# Task to carry out:
Output the entries exactly.

(Stored data entries)
+ + + + + + +

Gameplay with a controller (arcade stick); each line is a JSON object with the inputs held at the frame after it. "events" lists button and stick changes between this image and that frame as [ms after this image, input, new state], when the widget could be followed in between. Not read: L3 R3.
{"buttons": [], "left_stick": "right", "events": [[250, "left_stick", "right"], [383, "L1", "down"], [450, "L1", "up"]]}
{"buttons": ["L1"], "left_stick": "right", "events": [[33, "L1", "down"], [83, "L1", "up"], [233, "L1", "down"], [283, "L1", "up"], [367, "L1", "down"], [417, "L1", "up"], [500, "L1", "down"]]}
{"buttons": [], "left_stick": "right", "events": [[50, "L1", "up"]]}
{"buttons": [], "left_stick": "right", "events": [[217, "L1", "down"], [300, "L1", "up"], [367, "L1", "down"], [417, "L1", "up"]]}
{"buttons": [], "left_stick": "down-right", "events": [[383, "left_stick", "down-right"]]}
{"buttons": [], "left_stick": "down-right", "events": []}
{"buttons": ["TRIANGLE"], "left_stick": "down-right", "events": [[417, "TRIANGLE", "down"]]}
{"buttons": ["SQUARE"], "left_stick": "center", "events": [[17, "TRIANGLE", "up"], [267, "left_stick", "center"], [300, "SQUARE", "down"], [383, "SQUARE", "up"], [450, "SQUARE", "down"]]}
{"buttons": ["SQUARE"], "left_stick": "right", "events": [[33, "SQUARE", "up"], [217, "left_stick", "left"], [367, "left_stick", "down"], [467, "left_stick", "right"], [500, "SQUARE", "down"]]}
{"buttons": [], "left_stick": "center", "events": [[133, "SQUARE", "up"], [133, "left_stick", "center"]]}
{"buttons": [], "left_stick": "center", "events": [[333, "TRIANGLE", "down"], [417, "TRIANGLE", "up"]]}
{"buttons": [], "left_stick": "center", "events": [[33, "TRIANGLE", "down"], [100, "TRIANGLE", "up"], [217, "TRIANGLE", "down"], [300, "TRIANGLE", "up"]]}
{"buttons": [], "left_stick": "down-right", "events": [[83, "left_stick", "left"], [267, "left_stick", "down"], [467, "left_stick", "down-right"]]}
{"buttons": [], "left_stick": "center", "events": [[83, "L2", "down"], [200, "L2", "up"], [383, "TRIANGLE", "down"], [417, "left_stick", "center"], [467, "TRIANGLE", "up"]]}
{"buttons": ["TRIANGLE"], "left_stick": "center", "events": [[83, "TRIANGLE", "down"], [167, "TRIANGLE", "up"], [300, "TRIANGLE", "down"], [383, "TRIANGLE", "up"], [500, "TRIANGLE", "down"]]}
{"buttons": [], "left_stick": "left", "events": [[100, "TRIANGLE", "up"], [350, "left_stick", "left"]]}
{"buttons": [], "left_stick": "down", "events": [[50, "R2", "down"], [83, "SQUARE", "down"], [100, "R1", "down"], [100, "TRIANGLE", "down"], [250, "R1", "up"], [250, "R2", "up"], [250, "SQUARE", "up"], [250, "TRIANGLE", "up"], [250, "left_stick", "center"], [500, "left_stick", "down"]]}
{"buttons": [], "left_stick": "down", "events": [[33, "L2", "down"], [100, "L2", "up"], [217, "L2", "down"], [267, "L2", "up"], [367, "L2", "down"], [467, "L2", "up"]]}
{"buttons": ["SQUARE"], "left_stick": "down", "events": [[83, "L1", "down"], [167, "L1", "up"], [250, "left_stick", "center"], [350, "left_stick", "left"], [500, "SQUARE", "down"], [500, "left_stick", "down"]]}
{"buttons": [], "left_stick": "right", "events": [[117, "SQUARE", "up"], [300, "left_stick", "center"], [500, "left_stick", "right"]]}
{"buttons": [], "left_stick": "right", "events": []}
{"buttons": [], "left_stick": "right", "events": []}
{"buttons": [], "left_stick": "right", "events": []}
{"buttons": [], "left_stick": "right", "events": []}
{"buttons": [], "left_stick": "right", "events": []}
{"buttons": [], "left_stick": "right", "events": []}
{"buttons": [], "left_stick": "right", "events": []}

+ + + + + + +

# Solution for this exercise:
Gameplay with a controller (arcade stick); each line is a JSON object with the inputs held at the frame after it. "events" lists button and stick changes between this image and that frame as [ms after this image, input, new state], when the widget could be followed in between. Not read: L3 R3.
{"buttons": [], "left_stick": "right", "events": [[250, "left_stick", "right"], [383, "L1", "down"], [450, "L1", "up"]]}
{"buttons": ["L1"], "left_stick": "right", "events": [[33, "L1", "down"], [83, "L1", "up"], [233, "L1", "down"], [283, "L1", "up"], [367, "L1", "down"], [417, "L1", "up"], [500, "L1", "down"]]}
{"buttons": [], "left_stick": "right", "events": [[50, "L1", "up"]]}
{"buttons": [], "left_stick": "right", "events": [[217, "L1", "down"], [300, "L1", "up"], [367, "L1", "down"], [417, "L1", "up"]]}
{"buttons": [], "left_stick": "down-right", "events": [[383, "left_stick", "down-right"]]}
{"buttons": [], "left_stick": "down-right", "events": []}
{"buttons": ["TRIANGLE"], "left_stick": "down-right", "events": [[417, "TRIANGLE", "down"]]}
{"buttons": ["SQUARE"], "left_stick": "center", "events": [[17, "TRIANGLE", "up"], [267, "left_stick", "center"], [300, "SQUARE", "down"], [383, "SQUARE", "up"], [450, "SQUARE", "down"]]}
{"buttons": ["SQUARE"], "left_stick": "right", "events": [[33, "SQUARE", "up"], [217, "left_stick", "left"], [367, "left_stick", "down"], [467, "left_stick", "right"], [500, "SQUARE", "down"]]}
{"buttons": [], "left_stick": "center", "events": [[133, "SQUARE", "up"], [133, "left_stick", "center"]]}
{"buttons": [], "left_stick": "center", "events": [[333, "TRIANGLE", "down"], [417, "TRIANGLE", "up"]]}
{"buttons": [], "left_stick": "center", "events": [[33, "TRIANGLE", "down"], [100, "TRIANGLE", "up"], [217, "TRIANGLE", "down"], [300, "TRIANGLE", "up"]]}
{"buttons": [], "left_stick": "down-right", "events": [[83, "left_stick", "left"], [267, "left_stick", "down"], [467, "left_stick", "down-right"]]}
{"buttons": [], "left_stick": "center", "events": [[83, "L2", "down"], [200, "L2", "up"], [383, "TRIANGLE", "down"], [417, "left_stick", "center"], [467, "TRIANGLE", "up"]]}
{"buttons": ["TRIANGLE"], "left_stick": "center", "events": [[83, "TRIANGLE", "down"], [167, "TRIANGLE", "up"], [300, "TRIANGLE", "down"], [383, "TRIANGLE", "up"], [500, "TRIANGLE", "down"]]}
{"buttons": [], "left_stick": "left", "events": [[100, "TRIANGLE", "up"], [350, "left_stick", "left"]]}
{"buttons": [], "left_stick": "down", "events": [[50, "R2", "down"], [83, "SQUARE", "down"], [100, "R1", "down"], [100, "TRIANGLE", "down"], [250, "R1", "up"], [250, "R2", "up"], [250, "SQUARE", "up"], [250, "TRIANGLE", "up"], [250, "left_stick", "center"], [500, "left_stick", "down"]]}
{"buttons": [], "left_stick": "down", "events": [[33, "L2", "down"], [100, "L2", "up"], [217, "L2", "down"], [267, "L2", "up"], [367, "L2", "down"], [467, "L2", "up"]]}
{"buttons": ["SQUARE"], "left_stick": "down", "events": [[83, "L1", "down"], [167, "L1", "up"], [250, "left_stick", "center"], [350, "left_stick", "left"], [500, "SQUARE", "down"], [500, "left_stick", "down"]]}
{"buttons": [], "left_stick": "right", "events": [[117, "SQUARE", "up"], [300, "left_stick", "center"], [500, "left_stick", "right"]]}
{"buttons": [], "left_stick": "right", "events": []}
{"buttons": [], "left_stick": "right", "events": []}
{"buttons": [], "left_stick": "right", "events": []}
{"buttons": [], "left_stick": "right", "events": []}
{"buttons": [], "left_stick": "right", "events": []}
{"buttons": [], "left_stick": "right", "events": []}
{"buttons": [], "left_stick": "right", "events": []}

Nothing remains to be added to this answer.